Sometimes the door is left open in the night when the temperature is below freezing. Dad is confused much of the time. One morning he tapped on my study door, though it was already open. In his hand he held a blank check. “You fill it in,” he said. “I’ll pay whatever you want to stay here.” I blinked and swallowed, wondering what to say.
My brothers and sister and I huddled together, seeking wise medical, financial, and spiritual counsel. We’ve prayed so many times that the ending would be easier than this, that we wouldn’t have to pry the dog from Dad’s lap and put him in a home. But I’ve also been praying each time I travel that the house would be standing when we return. That the stove and microwave and gas fireplace would be off.
One night I had quite an angry talk with God on my evening walk, informing Him of some things I was quite certain He had not thought of yet. It ended with me explaining that He couldn’t possibly know what it was like to shoulder the responsibilities of having to care for an aging parent, and suddenly I was silenced by the realization that Jesus was no stranger to my situation.

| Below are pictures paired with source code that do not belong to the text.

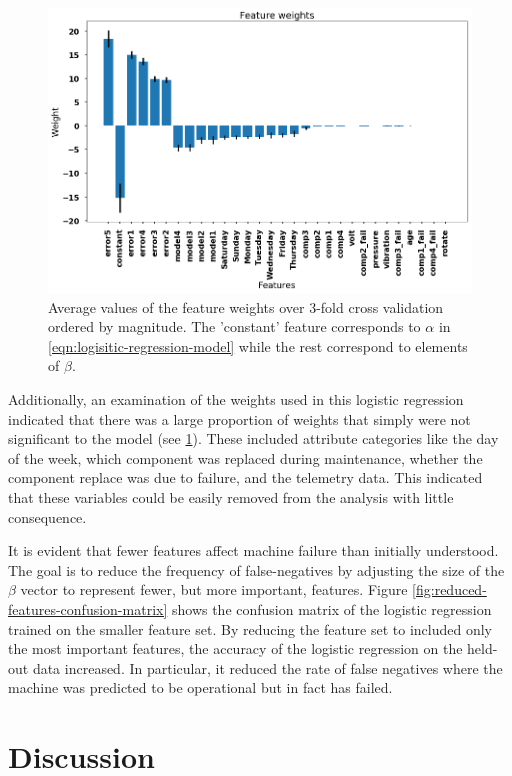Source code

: \documentclass{article}
\begin{document}
\begin{figure}[!ht]
\centering
\includegraphics[width=5.5in]{full-feature-weights}
\caption{Average values of the feature weights over 3-fold cross validation ordered by magnitude. The 'constant' feature corresponds to $\alpha$ in \eqref{eqn:logisitic-regression-model} while the rest correspond to elements of $\beta$.}
\label{fig:full-feature-weights}
\end{figure}

Additionally, an examination of the weights used in this logistic regression indicated that there was a large proportion of weights that simply were not significant to the model (see \ref{fig:full-feature-weights}). These included attribute categories like the day of the week, which component was replaced during maintenance, whether the component replace was due to failure, and the telemetry data. This indicated that these variables could be easily removed from the analysis with little consequence.

It is evident that fewer features affect machine failure than initially understood. The goal is to reduce the frequency of false-negatives by adjusting the size of the $\beta$ vector to represent fewer, but more important, features. Figure \ref{fig:reduced-features-confusion-matrix} shows the confusion matrix of the logistic regression trained on the smaller feature set. By reducing the feature set to included only the most important features, the accuracy of the logistic regression on the held-out data increased. In particular, it reduced the rate of false negatives where the machine was predicted to be operational but in fact has failed.

\section{Discussion}
\end{document}

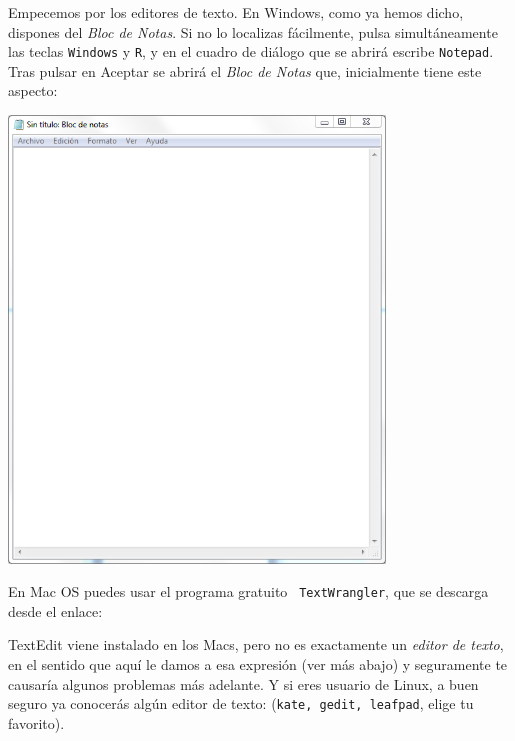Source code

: \documentclass[10pt,a4paper]{article}\usepackage[]{graphicx}\usepackage[]{color}
\begin{document}
Empecemos por los editores de texto. En Windows, como ya hemos dicho, dispones del {\em Bloc de
Notas}. Si no lo localizas fácilmente, pulsa simultáneamente las teclas {\tt Windows} y {\tt R}, y
en el cuadro de diálogo que se abrirá escribe {\tt Notepad}. Tras pulsar en Aceptar se abrirá el
{\em Bloc de Notas} que, inicialmente tiene este aspecto:
\begin{center}
\includegraphics[width=10cm]{../fig/Tut00-BlocDeNotas.png}
\end{center}
En Mac OS puedes usar el programa gratuito {\tt
TextWrangler}, que se descarga desde el enlace:
      \begin{center}
      \end{center}
TextEdit viene instalado en los Macs, pero no es exactamente un {\em editor de texto}, en el
sentido que aquí le damos a esa expresión (ver más abajo) y seguramente te causaría algunos problemas más adelante. Y si eres usuario de Linux, a buen
seguro ya conocerás algún editor de texto: ({\tt kate, gedit, leafpad}, elige tu favorito).
\end{document}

What was He doing while in agony on the cross? John, the “disciple Jesus loved,” humbly tells us in chapter 19 of his gospel:
When Jesus saw his mother standing there beside the disciple he loved, he said to her, “Woman, he is your son.” And he said to this disciple, “She is your mother.” And from then on this disciple took her into his home, (NLT)
As I rubbed Mom’s feet, these thoughts swirled through my mind again. While in horrible agony, Jesus was thinking of, caring for, and honoring His mother.
Honoring our aging parents means not despising them for the “inconvenience” their age and fading health brings us. It means respecting their difficulties and shouldering their burdens. It means treasuring them and helping them and getting them a drink, as they did for us when we were whiny little kids. And sometimes it means putting them in the care of others.
One of the most difficult things I have ever done was take the car keys from Dad. Something inside me died that day. I took the dog from his lap and wished I could go somewhere and cry for about a week.
When I was twelve or thirteen I saw my parents wrestle through these same questions with my grandfather. In the end, I watched Dad carry his fathers small suitcase to the car and drive Grandpa to his last earthly residence: a small seniors home.
Today a chapter ends and a new one begins, as I find myself doing the same.